Dans un contexte où la transformation industrielle du Cameroun reste contrainte par un déficit structurel de compétences, le PEAC s’impose comme l’un des leviers majeurs de la politique publique de l’emploi. L’enjeu dépasse la seule formation : il s’agit de rapprocher durablement les systèmes éducatifs des besoins réels de l’économie productive.
Conçu avec l’appui technique et financier de la Banque africaine de développement, le programme cible les chaînes de valeur prioritaires de la Stratégie nationale de développement 2020-2030 (SND30), notamment le BTP, l’énergie, l’agro-industrie, les transports, le numérique et les métiers verts. L’objectif affiché est de produire une main-d’œuvre qualifiée, immédiatement opérationnelle et adaptée aux exigences de l’industrialisation.
Le dispositif repose sur une approche territoriale couvrant cinq régions clés – Centre, Littoral, Sud, Sud-Ouest et Extrême-Nord – afin de réduire les déséquilibres en matière d’accès à la formation qualifiante et de rapprocher les centres de compétences des zones de production économique.
Sur le plan infrastructurel, le PEAC prévoit la construction de trois centres de formation spécialisés à Akonolinga, Kousseri et Kribi, ainsi qu’un Village des métiers à Soa. Un Centre national de certification et de qualification (CNCQ) sera également érigé à Yaoundé afin d’harmoniser les standards de compétences et de garantir une meilleure lisibilité des qualifications sur le marché du travail.
Le programme inclut en parallèle la réhabilitation de 11 structures de formation existantes, publiques et privées, dans une logique de modernisation de l’offre pédagogique. Selon les projections du projet, environ 1 500 apprenants en fin de cycle seront placés en immersion professionnelle, tandis que 500 jeunes primo-demandeurs d’emploi bénéficieront d’un accompagnement direct à l’insertion.
L’entrepreneuriat constitue un autre pilier central du PEAC. Le programme prévoit l’accompagnement de 1 225 jeunes au sein de neuf incubateurs et le financement d’environ 1 000 projets et start-up. Une attention particulière est accordée à l’inclusion économique des femmes, avec le soutien de 500 projets verts orientés vers la transition environnementale.
À l’échelle macroéconomique, la Banque africaine de développement estime que le programme pourrait contribuer à la création d’environ 28 000 emplois à l’horizon 2050, soit une moyenne de 1 120 emplois par an sur la période 2027–2050.
Mais au-delà des ambitions chiffrées, le défi majeur reste celui de l’efficacité. Pour les experts du secteur, la réussite du PEAC dépendra de sa capacité à transformer les investissements en compétences réellement mobilisables sur le marché du travail, dans un contexte où l’inadéquation entre formation et emploi continue de freiner la compétitivité industrielle.

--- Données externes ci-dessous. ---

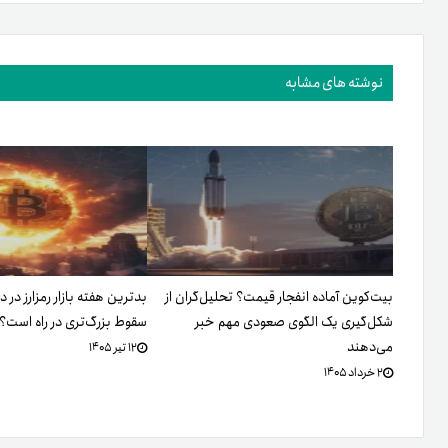
نوشته های مشابه
بیت‌کوین آماده انفجار قیمت؟ تحلیل‌گران از
بدترین هفته بازار رمزارز در د
شکل‌گیری یک الگوی صعودی مهم خبر
سقوط بزرگ‌تری در راه است؟
می‌دهند
۱۲ تیر ۱۴۰۵
۲ خرداد ۱۴۰۵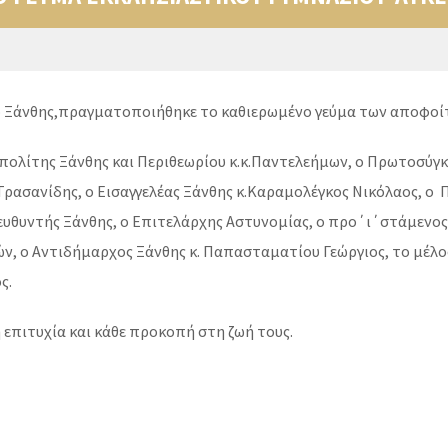
ίο Ξάνθης,πραγματοποιήθηκε το καθιερωμένο γεύμα των αποφοί
ολίτης Ξάνθης και Περιθεωρίου κ.κ.Παντελεήμων, ο Πρωτοσύγκ
 Τρασανίδης, ο Εισαγγελέας Ξάνθης κ.Καραμολέγκος Νικόλαος, ο
ευθυντής Ξάνθης, ο Επιτελάρχης Αστυνομίας, ο προ΄ι΄στάμενο
, ο Αντιδήμαρχος Ξάνθης κ. Παπασταματίου Γεώργιος, το μέλος
ς.
επιτυχία και κάθε προκοπή στη ζωή τους.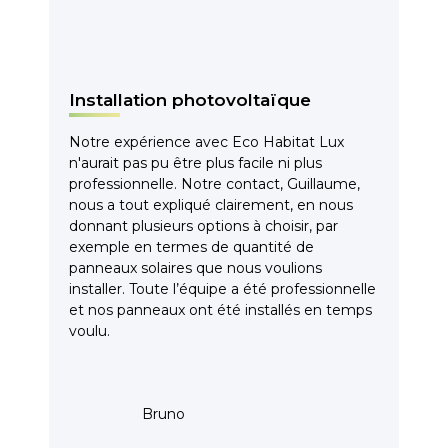
Installation photovoltaïque
Notre expérience avec Eco Habitat Lux
n'aurait pas pu être plus facile ni plus
professionnelle. Notre contact, Guillaume,
nous a tout expliqué clairement, en nous
donnant plusieurs options à choisir, par
exemple en termes de quantité de
panneaux solaires que nous voulions
installer. Toute l’équipe a été professionnelle
et nos panneaux ont été installés en temps
voulu.
Bruno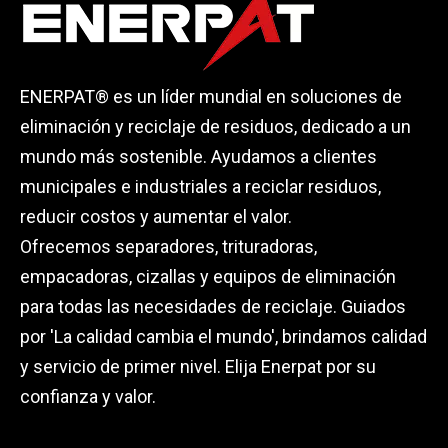
ENERPAT® es un líder mundial en soluciones de
eliminación y reciclaje de residuos, dedicado a un
mundo más sostenible. Ayudamos a clientes
municipales e industriales a reciclar residuos,
reducir costos y aumentar el valor.
Ofrecemos separadores, trituradoras,
empacadoras, cizallas y equipos de eliminación
para todas las necesidades de reciclaje. Guiados
por 'La calidad cambia el mundo', brindamos calidad
y servicio de primer nivel. Elija Enerpat por su
confianza y valor.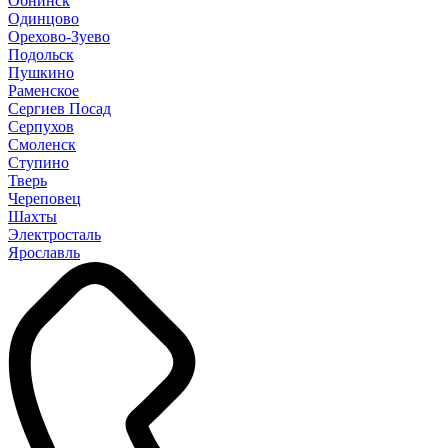
Обнинск
Одинцово
Орехово-Зуево
Подольск
Пушкино
Раменское
Сергиев Посад
Серпухов
Смоленск
Ступино
Тверь
Череповец
Шахты
Электросталь
Ярославль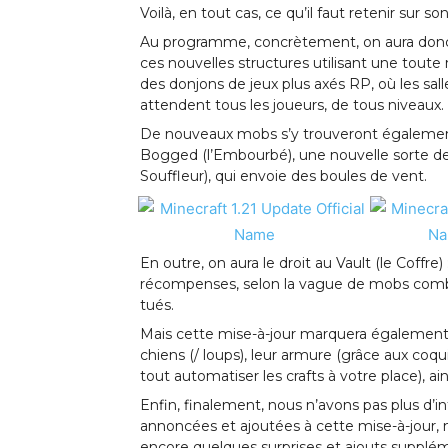
Voilà, en tout cas, ce qu’il faut retenir sur s
Au programme, concrètement, on aura donc l
ces nouvelles structures utilisant une tout
des donjons de jeux plus axés RP, où les sal
attendent tous les joueurs, de tous niveaux.
De nouveaux mobs s’y trouveront également 
Bogged (l’Embourbé), une nouvelle sorte de 
Souffleur), qui envoie des boules de vent.
En outre, on aura le droit au Vault (le Coffr
récompenses, selon la vague de mobs comba
tués.
Mais cette mise-à-jour marquera également l
chiens (/ loups), leur armure (grâce aux coqu
tout automatiser les crafts à votre place), a
Enfin, finalement, nous n’avons pas plus d’
annoncées et ajoutées à cette mise-à-jour, ma
encore quelques surprises et ajouts suppléme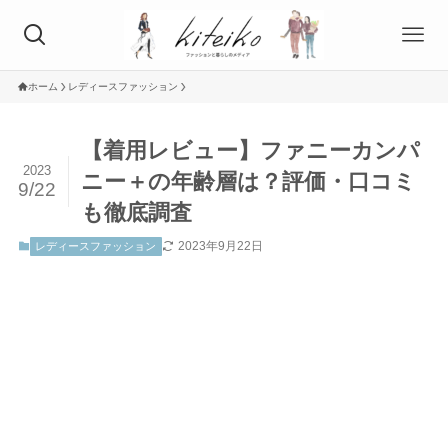
ホーム
レディースファッション
【着用レビュー】ファニーカンパ
2023
ニー＋の年齢層は？評価・口コミ
9/22
も徹底調査
2023年9月22日
レディースファッション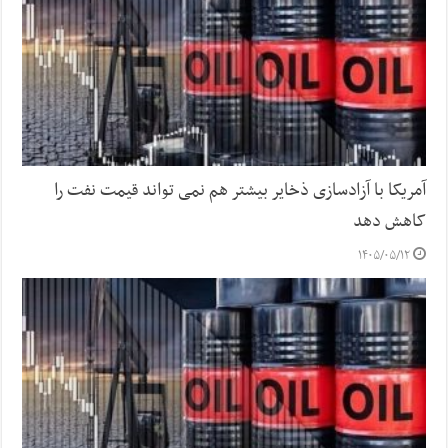
آمریکا با آزادسازی ذخایر بیشتر هم نمی تواند قیمت نفت را
کاهش دهد
۱۴۰۵/۰۵/۱۲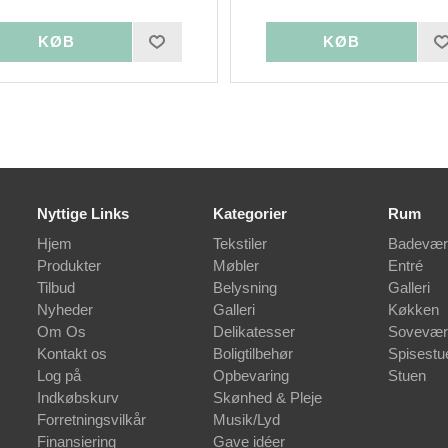
Nyttige Links
Kategorier
Rum
Hjem
Tekstiler
Badevær
Produkter
Møbler
Entré
Tilbud
Belysning
Galleri
Nyheder
Galleri
Køkken
Om Os
Delikatesser
Sovevær
Kontakt os
Boligtilbehør
Spisestu
Log på
Opbevaring
Stuen
Indkøbskurv
Skønhed & Pleje
Forretningsvilkår
Musik/Lyd
Finansiering
Gave idéer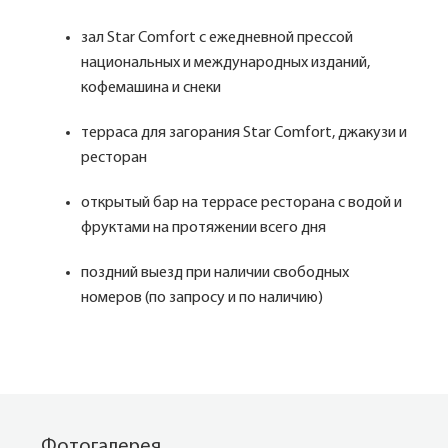
зал Star Comfort с ежедневной прессой
национальных и международных изданий,
кофемашина и снеки
терраса для загорания Star Comfort, джакузи и
ресторан
открытый бар на террасе ресторана с водой и
фруктами на протяжении всего дня
поздний выезд при наличии свободных
номеров (по запросу и по наличию)
Фотогалерея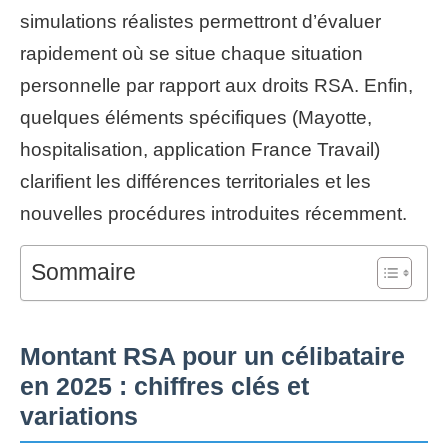
simulations réalistes permettront d’évaluer
rapidement où se situe chaque situation
personnelle par rapport aux droits RSA. Enfin,
quelques éléments spécifiques (Mayotte,
hospitalisation, application France Travail)
clarifient les différences territoriales et les
nouvelles procédures introduites récemment.
Sommaire
Montant RSA pour un célibataire
en 2025 : chiffres clés et
variations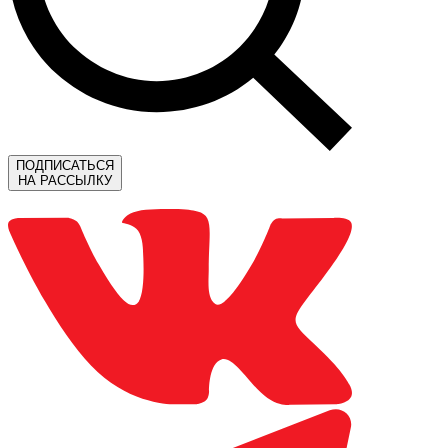
ПОДПИСАТЬСЯ
НА РАССЫЛКУ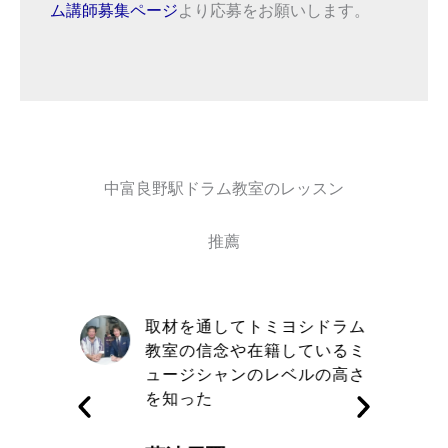
ム講師募集ページ
より応募をお願いします。
中富良野駅ドラム教室のレッスン
推薦
自信と責
取材を通してトミヨシドラム
きる講師
教室の信念や在籍しているミ
す
ュージシャンのレベルの高さ
を知った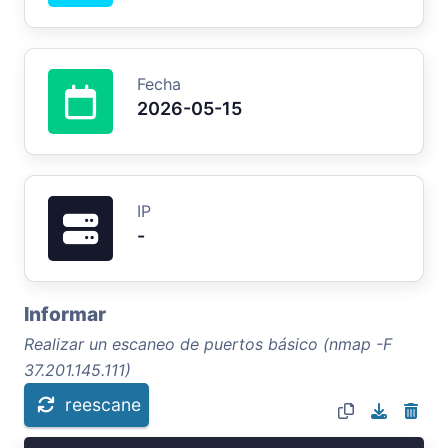
Fecha
2026-05-15
IP
-
Informar
Realizar un escaneo de puertos básico (nmap -F
37.201.145.111)
reescane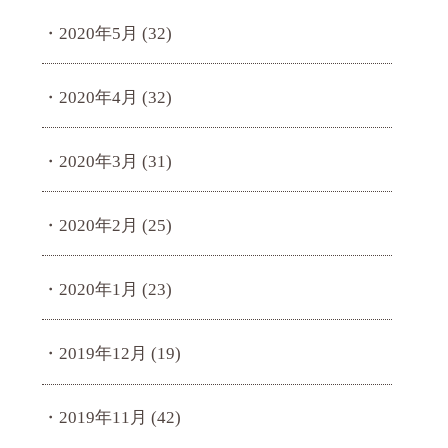
2020年5月
(32)
2020年4月
(32)
2020年3月
(31)
2020年2月
(25)
2020年1月
(23)
2019年12月
(19)
2019年11月
(42)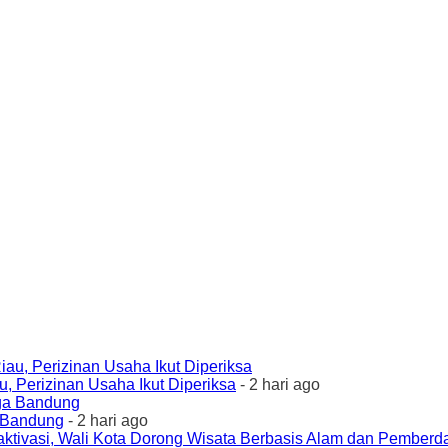
 Perizinan Usaha Ikut Diperiksa
- 2 hari ago
a Bandung
- 2 hari ago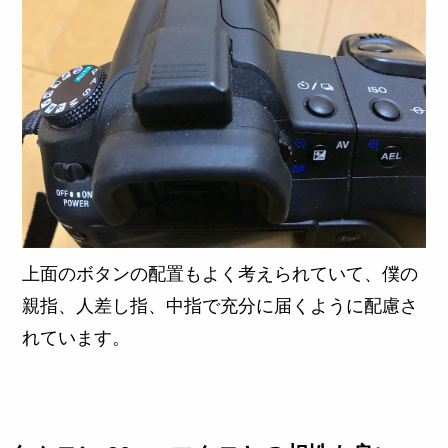
上面のボタンの配置もよく考えられていて、僕の
親指、人差し指、中指で充分に届くように配慮さ
れています。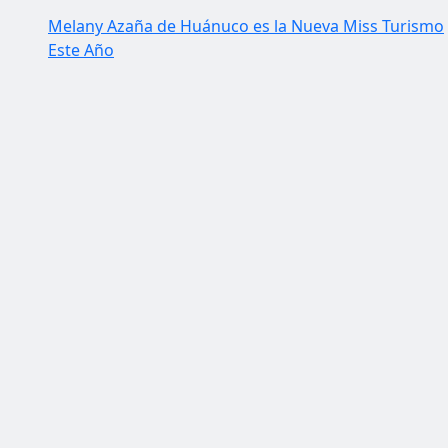
Melany Azaña de Huánuco es la Nueva Miss Turismo
Este Año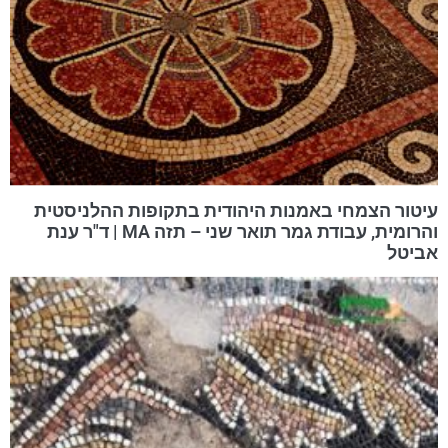
עיטור הצמחי באמנות היהודית בתקופות ההלניסטית
והרומית, עבודת גמר תואר שני – תזה MA | ד"ר ענת
אביטל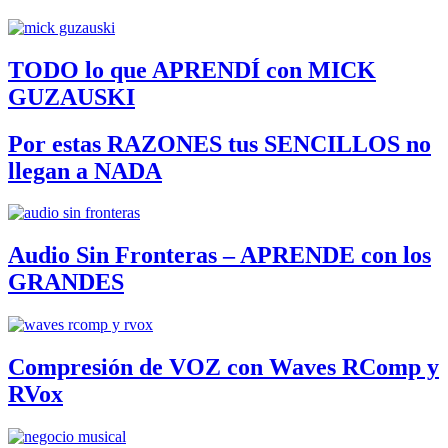
TODO lo que APRENDÍ con MICK
GUZAUSKI
Por estas RAZONES tus SENCILLOS no
llegan a NADA
Audio Sin Fronteras – APRENDE con los
GRANDES
Compresión de VOZ con Waves RComp y
RVox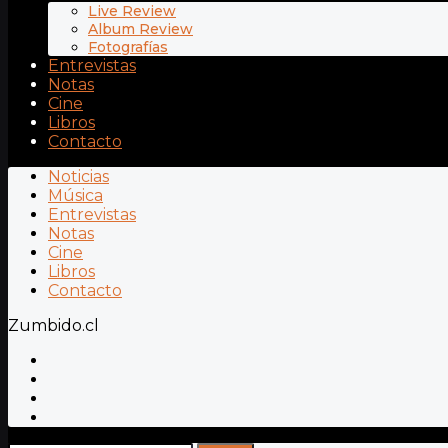
Live Review
Album Review
Fotografías
Entrevistas
Notas
Cine
Libros
Contacto
Noticias
Música
Entrevistas
Notas
Cine
Libros
Contacto
Zumbido.cl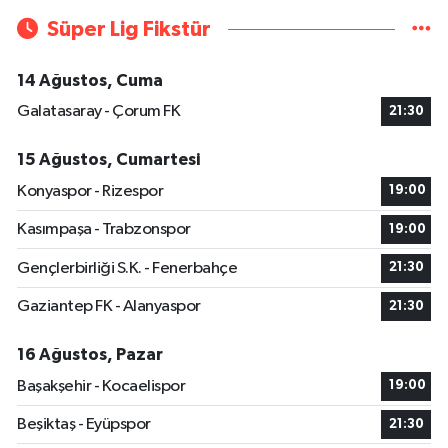
Süper Lig Fikstür
14 Ağustos, Cuma
Galatasaray - Çorum FK
21:30
15 Ağustos, Cumartesi
Konyaspor - Rizespor
19:00
Kasımpaşa - Trabzonspor
19:00
Gençlerbirliği S.K. - Fenerbahçe
21:30
Gaziantep FK - Alanyaspor
21:30
16 Ağustos, Pazar
Başakşehir - Kocaelispor
19:00
Beşiktaş - Eyüpspor
21:30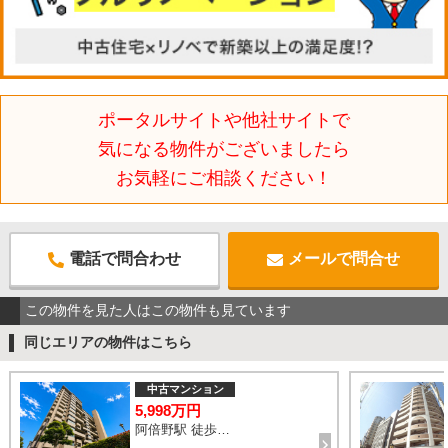
ポータルサイトや他社サイトで
気になる物件がございましたら
お気軽にご相談ください！
電話で問合わせ
メールで問合せ
この物件を見た人はこの物件も見ています
同じエリアの物件はこちら
中古マンション
5,998万円
阿倍野駅 徒歩2分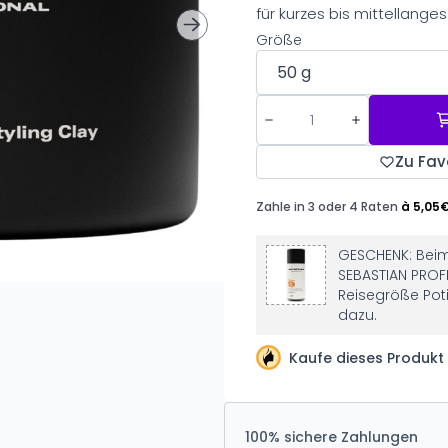
für kurzes bis mittellanges
Größe
Zu Fav
GESCHENK: Beim
SEBASTIAN PROFE
Reisegröße Pot
dazu.
Kaufe dieses Produkt
100% sichere Zahlungen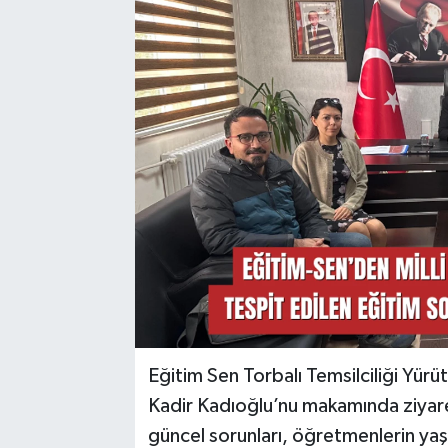
Eğitim Sen Torbalı Temsilciliği Yürü
Kadir Kadıoğlu’nu makamında ziyare
güncel sorunları, öğretmenlerin yaşa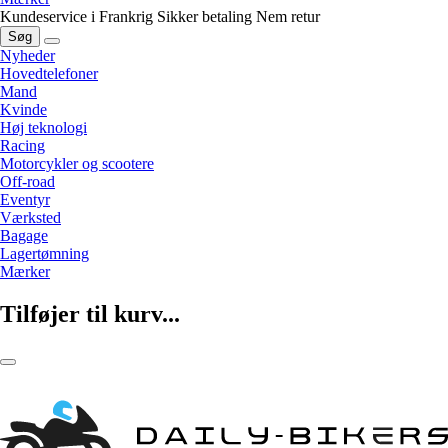
Kundeservice i Frankrig
Sikker betaling
Nem retur
Søg
Nyheder
Hovedtelefoner
Mand
Kvinde
Høj teknologi
Racing
Motorcykler og scootere
Off-road
Eventyr
Værksted
Bagage
Lagertømning
Mærker
Tilføjer til kurv...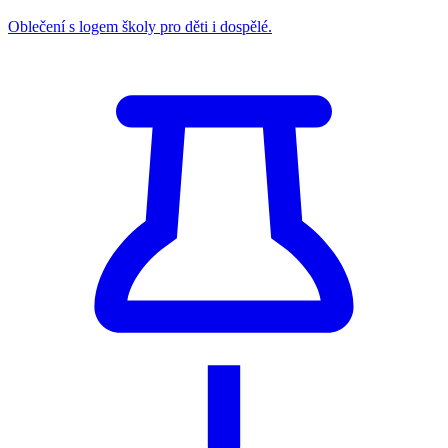
Oblečení s logem školy pro děti i dospělé.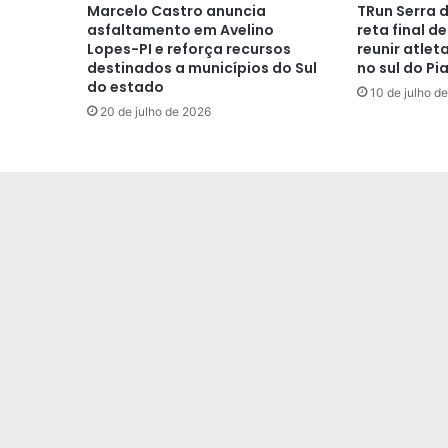
Marcelo Castro anuncia
TRun Serra 
asfaltamento em Avelino
reta final d
Lopes-PI e reforça recursos
reunir atlet
destinados a municípios do Sul
no sul do Pia
do estado
10 de julho d
20 de julho de 2026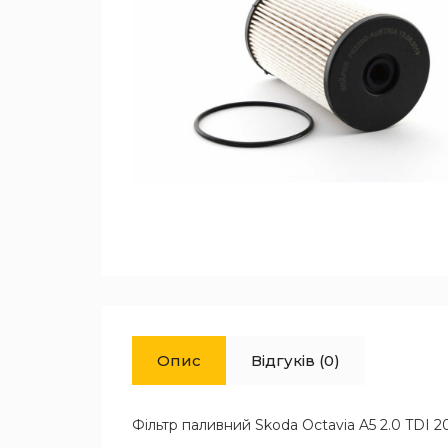
Опис
Відгуків (0)
Фільтр паливний Skoda Octavia A5 2.0 TDI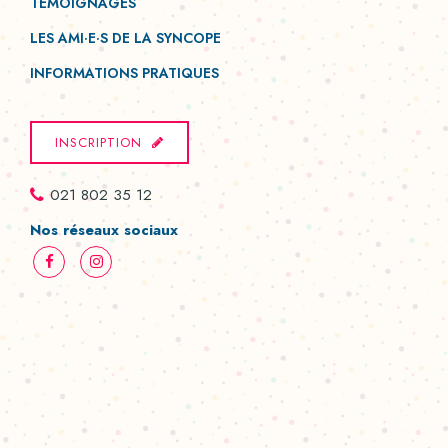
TÉMOIGNAGES
LES AMI·E·S DE LA SYNCOPE
INFORMATIONS PRATIQUES
INSCRIPTION
021 802 35 12
Nos réseaux sociaux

Le secteur privé est appelé à jouer un rôle déterminant dans cette dynamique, notamment à travers la gestion déléguée de centres de formation, la mobilisation de financements via un fonds dédié et l’appui aux initiatives entrepreneuriales des jeunes.
En cohérence avec la SND30, le PEAC se positionne ainsi comme un instrument de transformation structurelle, où le capital humain devient un facteur central de compétitivité économique. Sa mise en œuvre effective constituera un test décisif pour la capacité du Cameroun à traduire ses ambitions industrielles en opportunités concrètes pour sa jeunesse.